In writing this Language of Stone Blog, I have been recording my visits to various places where the geology, landscape and historic stone built architecture are the main attractions – and which reflect the kind of places that I like to visit as a tourist when abroad. To date, although proposed collaborations with colleagues in Spain and Italy - who have similar interests in Geoheritage and tourism - have not yet materialised in practice, my involvement with the Sheffield U3A Geology Group has continued to lay the foundations for these.
During my two trips to Leeds in the latter half of 2018, I identified Leeds Central Library and Leeds Minster as two ‘anchor points’ around which I thought a full day out to explore the ‘Building Stones of Leeds’ could be organised for this group, as I had done in Sheffield earlier in the year. Using The Building Stone Heritage of Leeds as a guide, I finished off my last trip by having another look at some of the buildings on and near to The Headrow, as described in Walk 1.
The massive Town Hall, opened in 1858, was designed as a matter of civic pride to be grander than its neighbouring rivals in the wool trade - Bradford, Halifax and Huddersfield – and uses various local sandstones from the Millstone Grit, including the very coarse variety of the Rough Rock from Bramley Fall that has been used in Kirkstall Abbey and numerous historic buildings in Leeds.
The columns to the south front are built of a much finer grained variety of Millstone Grit – the renowned Darley Dale stone from the Stancliffe Quarry near Matlock in Derbyshire. Although I have not seen any documentary evidence in support, the frieze sculpture and other details here look like they are carved from very similar sandstone.
Flanking the front elevation of the Town Hall, four large Portland stone lions set on vermiculated Rough Rock plinths are well worth looking at in detail. These were added in 1867 but, unlike the similar carved gritstone lions in Saltaire that were installed two years later, they have weathered extremely badly over the years and, in one of the lions, this is emphasised by its advanced decay compared to a nodule of chert, which quite unusually is embedded in the limestone.
Very high levels of atmospheric pollution were once an undesirable by product of the industries in cities and large towns in northern England, with their buildings being attacked by acid rain and encrusted in soot. Although the Carboniferous sandstones used in Leeds – as well as terracotta, faience and brick - have been resistant to the sulphurous pollutants, various limestones used in Leeds have not fared well.
A short distance along The Headrow, the modern extension to Leeds Art Gallery is built out of Crosland Hill sandstone, a medium grained variety of Rough Rock from Huddersfield that contrasts strongly with the stone used in the Town Hall.

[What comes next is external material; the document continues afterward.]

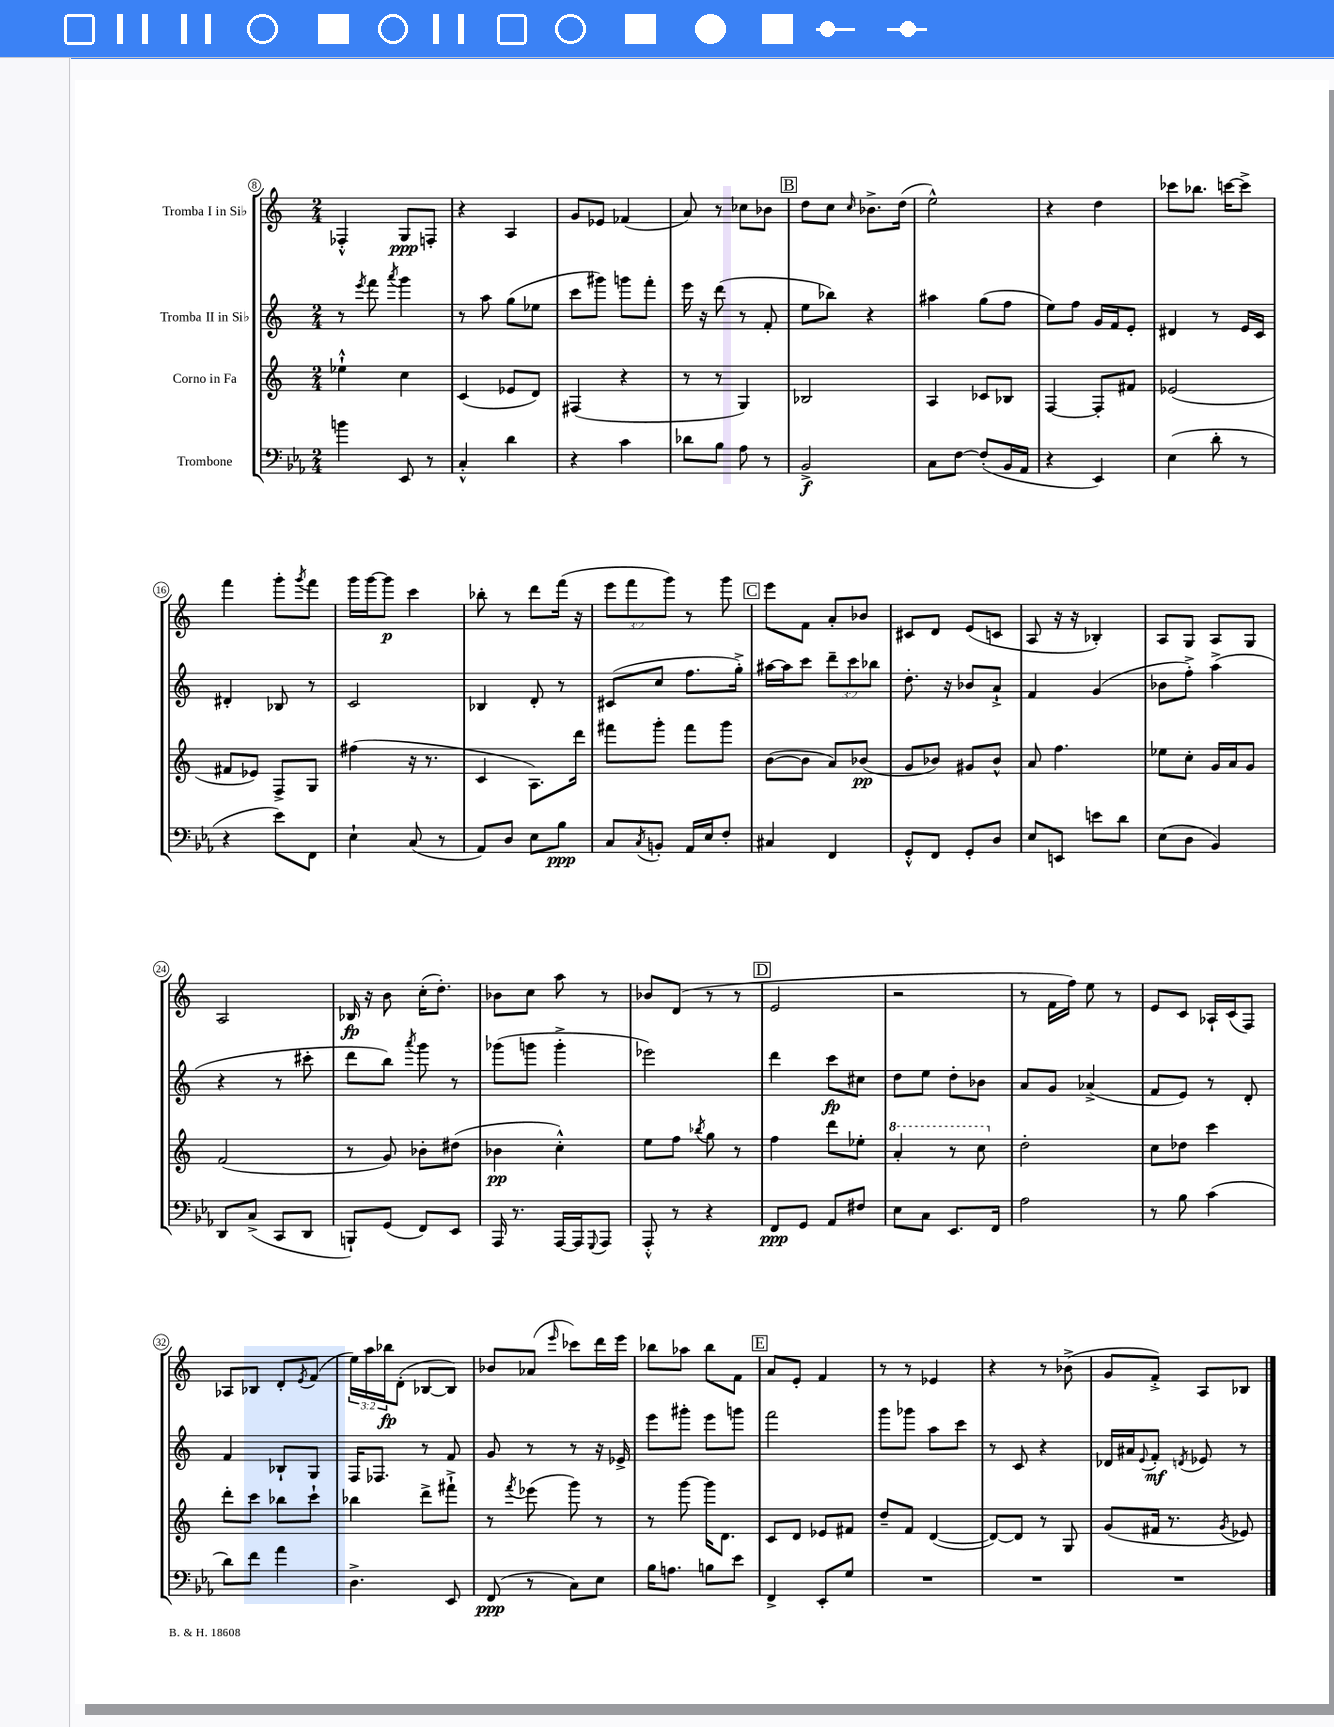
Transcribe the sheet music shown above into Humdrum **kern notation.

Next door at the Henry Moore Institute, the front elevation is clad in an incongruous polished igneous rock from Quebec in Canada – a granodiorite that looks dark green in colour when seen up close, rather than black as seen at a distance.
I ended my day with a quick exploration of Millennium Square, where the Portland limestone Leeds Civic Hall and Leeds City Museum, built out of a very coarse grained Rough Rock from Horsforth, deserve much closer examination.